本文:
━━━━━━━━━━━━━━━━━━━━━━━━━━━━━━

このような義教の恐怖政治に対して、勿論反対する者も存在した。畠山満家、満済などがそれであるが、この両者が死去すると義教の恐怖政治は留まるところを知らなくなった。日蓮宗の僧侶・日親が義教を諌めようとした際、義教は激怒して獄中にぶち込むと、そこで灼熱の鍋を被らせる拷問を行ない、鍋は焦げてへばりつき、日親は生涯鍋をかぶり続けることになり、「鍋かむり日親」とあだ名されるようになった。さらに舌を切り落としたという話まで伝わっている。

こうした徹底した恐怖政治で義教は全てを抑えつけていった。義教の恐怖政治を「万人恐怖、言ふ莫れ言ふ莫れ」「薄氷を踏む時節、恐るべし恐るべし」と評している(『看聞日記』)。

嘉吉の乱、そして最期[編集]

義教は守護大名の御家騒動にも積極的に介入し、その大名の一族の中で自らに従順な姿勢をとる人物を新たな当主に据えることを方針としていた。そのようなやり方に反発した前述の恨みを買っていた一色義貫、並びに土岐持頼らは、義教によって殺害されている。

そして『公名日記』によると、次に義教が標的としていたのが播磨国など3か国を支配していた守護の赤松満祐であったと噂されたという。満祐は義持の時代にも危うく取り潰される寸前にまで至っており、噂は真実味があった。

満祐は嫡子教康、さらに弟の則繁ら一族家臣と計画を練り、義教を自らの屋敷に招くことにした。理由は結城合戦の戦勝祝いに加えて、「当年の鴨の子、沢山に出来、水を泳ぎける躰、御目に懸くべし」(たくさん生まれた鴨の子が泳ぐ姿が面白いので、見て頂きたいのです)という名目であった。これに対して義教は応じ、嘉吉元年(1441年)6月24日に赤松家屋敷で開催された宴の席で、義教は突如、武装した赤松家の兵士に襲撃され、義教自身は赤松家の家臣・安積行秀によって斬殺され、源実朝以来の将軍暗殺で最後を迎えた。享年48(満47歳没・嘉吉の乱)。

━━━━━━━━━━━━━━━━━━━━━━━━━━━━━━

利用可能なデータ:
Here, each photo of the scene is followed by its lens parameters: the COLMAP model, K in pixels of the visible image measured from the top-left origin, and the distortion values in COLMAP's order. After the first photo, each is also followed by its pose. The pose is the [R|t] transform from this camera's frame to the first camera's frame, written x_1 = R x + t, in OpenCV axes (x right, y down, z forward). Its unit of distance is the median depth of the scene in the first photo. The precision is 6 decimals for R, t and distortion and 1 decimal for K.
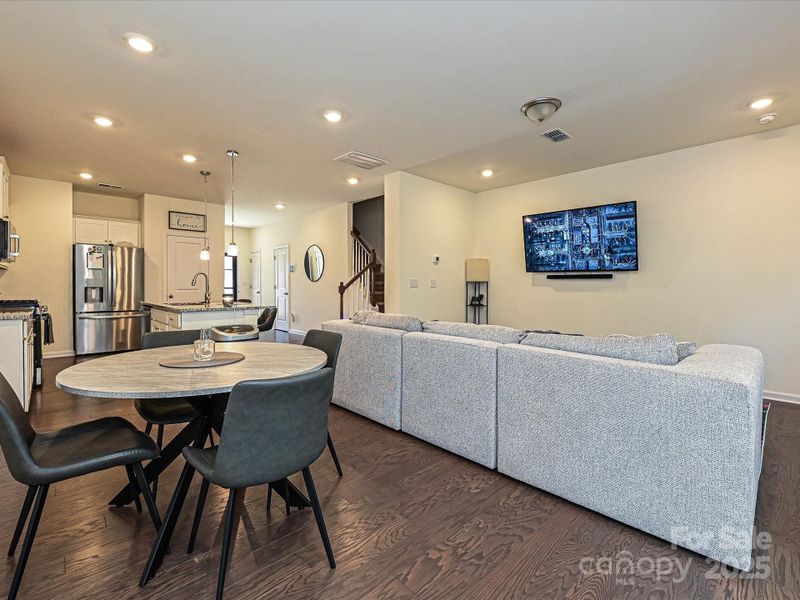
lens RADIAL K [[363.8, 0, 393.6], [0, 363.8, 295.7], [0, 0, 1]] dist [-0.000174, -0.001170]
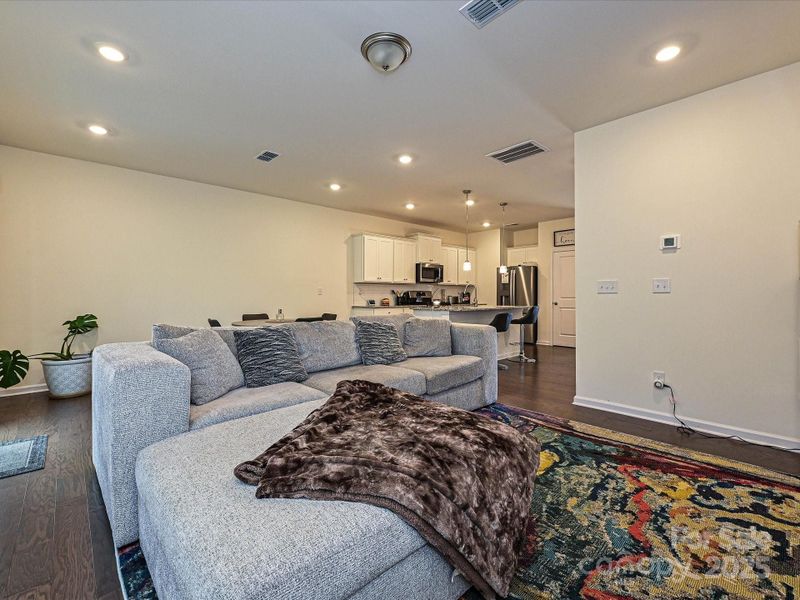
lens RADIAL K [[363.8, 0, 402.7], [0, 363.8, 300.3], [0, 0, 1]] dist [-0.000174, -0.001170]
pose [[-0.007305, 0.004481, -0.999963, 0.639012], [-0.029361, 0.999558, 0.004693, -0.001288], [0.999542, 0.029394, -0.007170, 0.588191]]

━━━━━━━━━━━━━━━━━━━━━━━━━━━━━━

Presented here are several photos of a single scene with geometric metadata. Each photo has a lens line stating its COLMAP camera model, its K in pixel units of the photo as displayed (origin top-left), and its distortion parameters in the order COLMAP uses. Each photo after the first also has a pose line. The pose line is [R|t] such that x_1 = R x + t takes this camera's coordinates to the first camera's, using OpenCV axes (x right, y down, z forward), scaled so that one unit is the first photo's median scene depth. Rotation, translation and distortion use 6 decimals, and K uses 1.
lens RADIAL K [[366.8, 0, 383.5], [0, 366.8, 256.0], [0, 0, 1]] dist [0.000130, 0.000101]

━━━━━━━━━━━━━━━━━━━━━━━━━━━━━━

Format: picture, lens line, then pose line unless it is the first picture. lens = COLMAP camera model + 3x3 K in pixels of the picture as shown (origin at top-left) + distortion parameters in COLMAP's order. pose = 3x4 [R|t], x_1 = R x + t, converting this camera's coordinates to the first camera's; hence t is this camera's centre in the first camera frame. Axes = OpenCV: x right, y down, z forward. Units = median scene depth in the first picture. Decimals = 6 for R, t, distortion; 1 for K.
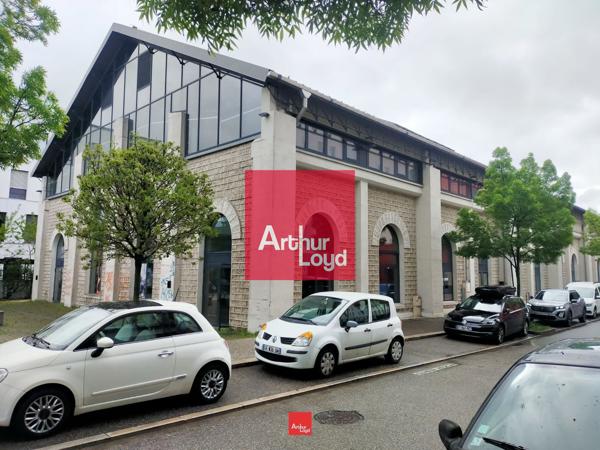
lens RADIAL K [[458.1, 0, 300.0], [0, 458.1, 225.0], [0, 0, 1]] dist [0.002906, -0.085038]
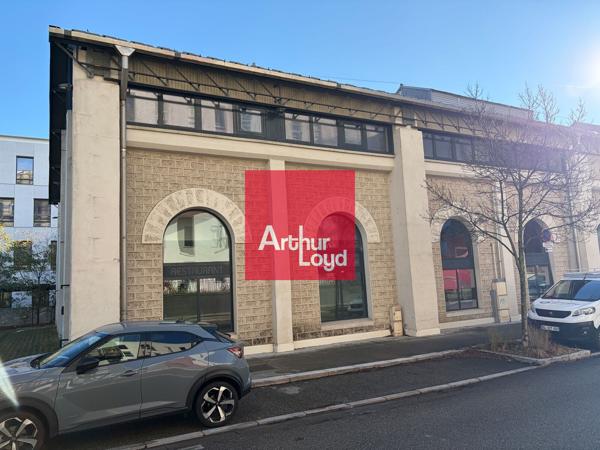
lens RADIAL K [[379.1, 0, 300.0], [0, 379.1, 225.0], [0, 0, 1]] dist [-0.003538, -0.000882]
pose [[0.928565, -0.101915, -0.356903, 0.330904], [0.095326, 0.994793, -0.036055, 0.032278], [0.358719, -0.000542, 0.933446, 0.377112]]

━━━━━━━━━━━━━━━━━━━━━━━━━━━━━━

情報の活用:
**A)** 本文の「義教は守護大名の御家騒動にも」から始まり「ており、噂は真実味があった。」で終わる部分を、一字も変えずに書き写してください。
**B)** 本文にある次の一文を英語に訳すこと：「満祐は義持の時代にも危うく取り潰される寸前にまで至っており、噂は真実味があった。」
**C)** 本文の内容を3文で要約すること。

解答一覧:
**A)**
義教は守護大名の御家騒動にも積極的に介入し、その大名の一族の中で自らに従順な姿勢をとる人物を新たな当主に据えることを方針としていた。そのようなやり方に反発した前述の恨みを買っていた一色義貫、並びに土岐持頼らは、義教によって殺害されている。

そして『公名日記』によると、次に義教が標的としていたのが播磨国など3か国を支配していた守護の赤松満祐であったと噂されたという。満祐は義持の時代にも危うく取り潰される寸前にまで至っており、噂は真実味があった。

**B)** Even in Yoshimochi's time, Mitsusuke had come perilously close to having his house abolished, and the rumor had a ring of truth.

**C)** 義教の恐怖政治に反対していた畠山満家と満済が死去すると、恐怖政治は留まるところを知らなくなり、義教を諌めようとした日蓮宗の僧侶・日親は灼熱の鍋を被らせる拷問を受けた。義教は守護大名の御家騒動に介入して自らに従順な人物を当主に据える方針をとり、反発した一色義貫や土岐持頼らを殺害した。次の標的と噂された赤松満祐は一族家臣と計画を練って義教を屋敷に招き、嘉吉元年(1441年)6月24日の宴の席で義教は襲撃され、家臣の安積行秀によって斬殺された。